A pillow of goats’ hair. — More accurately, a goat’s skin about its head. So render the Syriac and Vulgate Versions. The reason of this act apparently was to imitate the effect of a man’s hair round the teraphim’s head. Its body, we read in the next clause, was covered “with a cloth.” Some scholars have suggested that this goat’s skin was a net-work of goat’s hair to keep off the flies from the supposed sleeper. The LXX., instead of k’vir (skin), read in their Hebrew copies keaved (liver). As the vowel points were introduced much later, such a confusion (especially as the difference between d and r in Hebrew is very slight) would be likely enough to occur in the MSS.

Josephus, adopting the LXX. reading, explains Michal’s conduct thus — “Michal put a palpitating goat’s liver into the bed, to represent a breathing sick man.”

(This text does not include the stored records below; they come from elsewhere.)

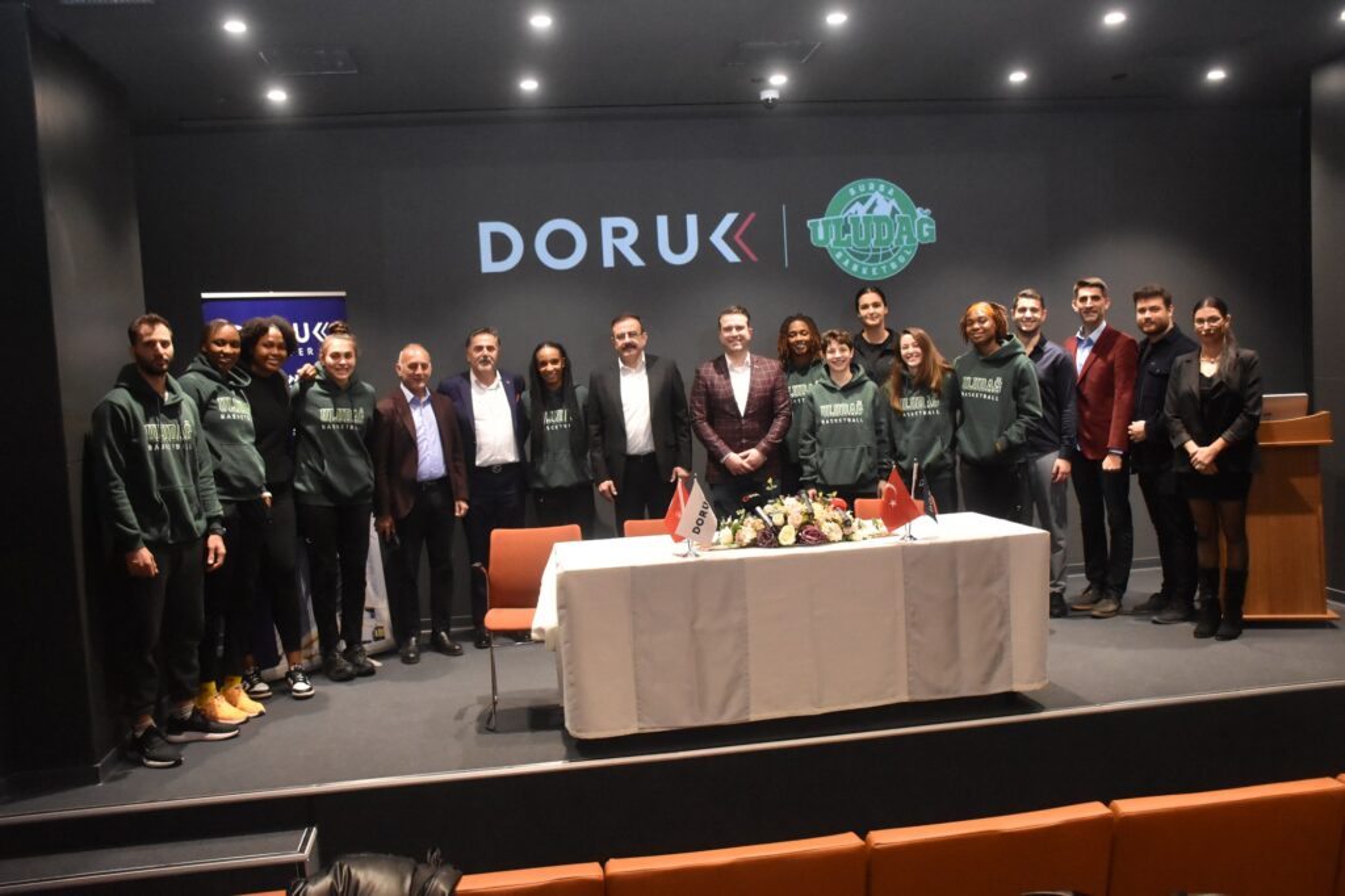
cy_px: 448
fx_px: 1120
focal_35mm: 30
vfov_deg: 43.6
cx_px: 672
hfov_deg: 61.9
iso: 6400
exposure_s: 1/60
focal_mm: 20
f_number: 4
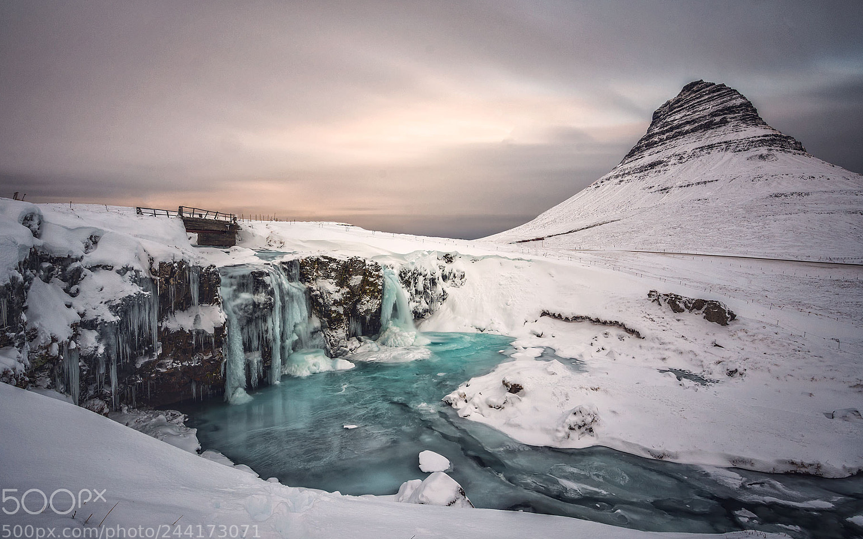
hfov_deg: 92.6
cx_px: 417
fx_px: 412
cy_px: 276
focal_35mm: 18
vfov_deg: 66.4
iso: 100
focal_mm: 11
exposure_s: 92
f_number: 11
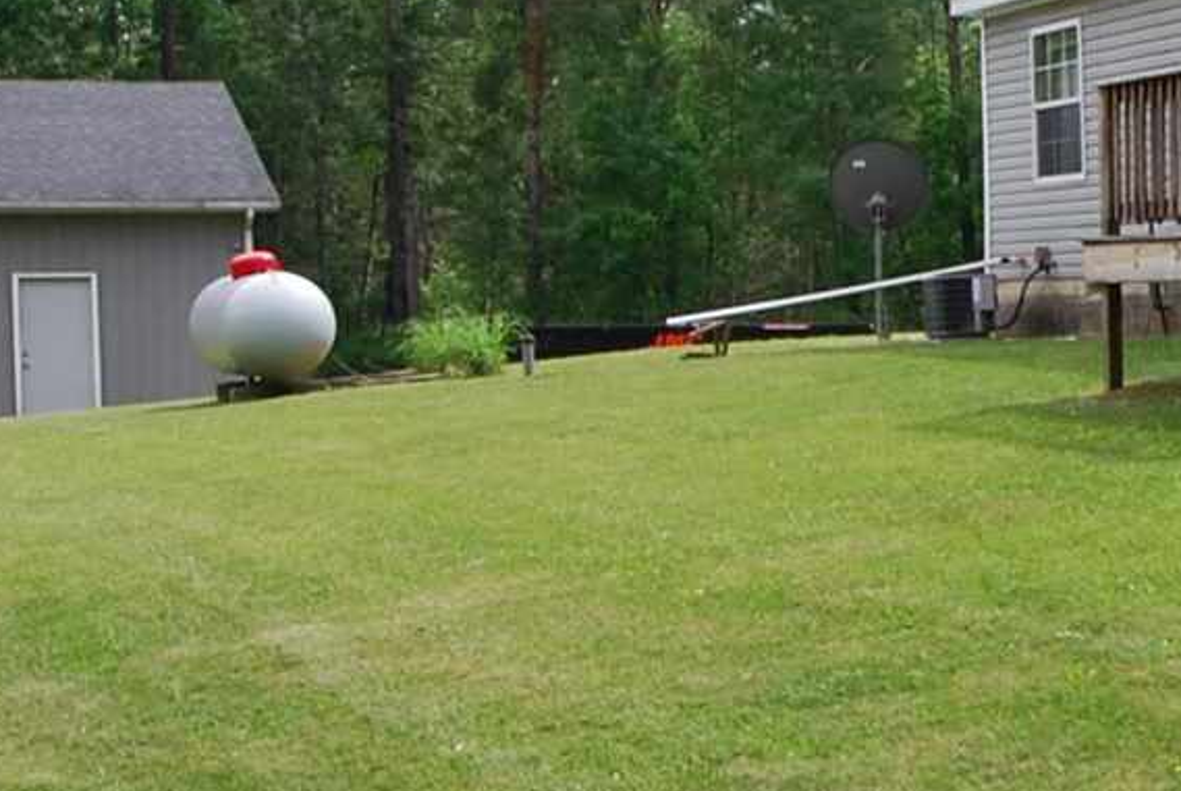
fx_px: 2661
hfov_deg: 23.1
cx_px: 1380
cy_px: 382
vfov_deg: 16.9
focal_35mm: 81
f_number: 6.3
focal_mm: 10
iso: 100
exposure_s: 1/160
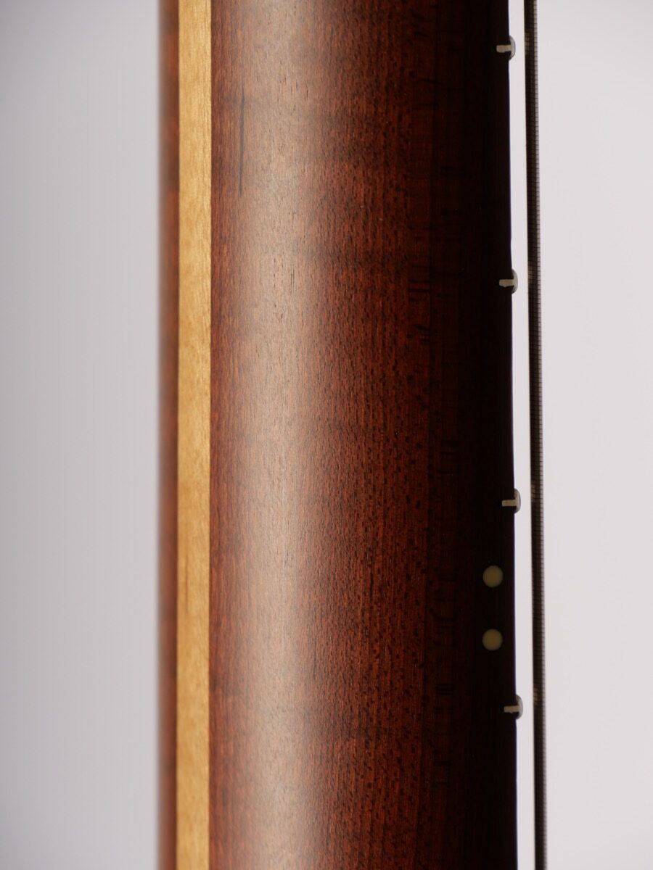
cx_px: 326
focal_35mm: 280
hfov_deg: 5.3
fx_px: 7043
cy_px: 435
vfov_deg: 7.1
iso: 200
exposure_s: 1/200
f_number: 7.1
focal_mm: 140
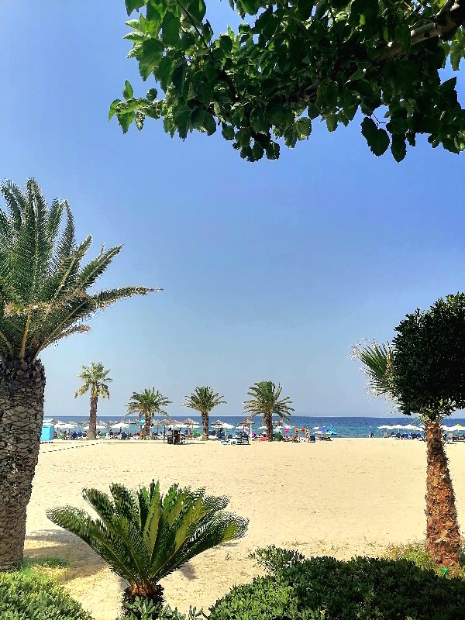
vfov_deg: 65.3
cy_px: 310
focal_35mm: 27
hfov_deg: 51.4
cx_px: 232
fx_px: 484
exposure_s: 1/2000
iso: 50
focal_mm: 5.3
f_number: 1.8
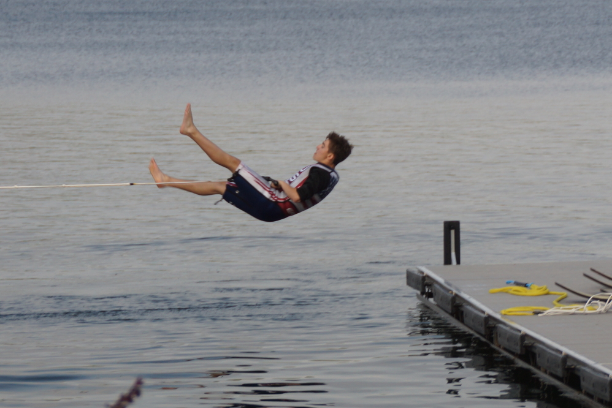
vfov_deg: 10.8
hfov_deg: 16.1
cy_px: 204
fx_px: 2168
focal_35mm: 128
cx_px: 306
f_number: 5.6
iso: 160
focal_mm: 85
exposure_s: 1/160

With a cloth. — Heb., beged. This was David’s every-day garment, which he was in the habit of wearing. This, loosely thrown over the image, would materially assist the deception. The fifty-ninth Psalm bears the following title — “A michtam(or song of deep import) of David, when Saul sent, and they watched the house to kill him.” The internal evidence, however, is scarcely confirmatory of the accuracy of the title. The sacred song in question is very probably one of David’s own composition, and it is likely enough that the danger he incurred on this occasion was in his mind when he wrote the solemn words; but there are references in this psalm which must apply to other events in his troubled, anxious life.

1 Samuel 19:13

13 And Michal took an image,b and laid it in the bed, and put a pillow of goats' hair for his bolster, and covered it with a cloth.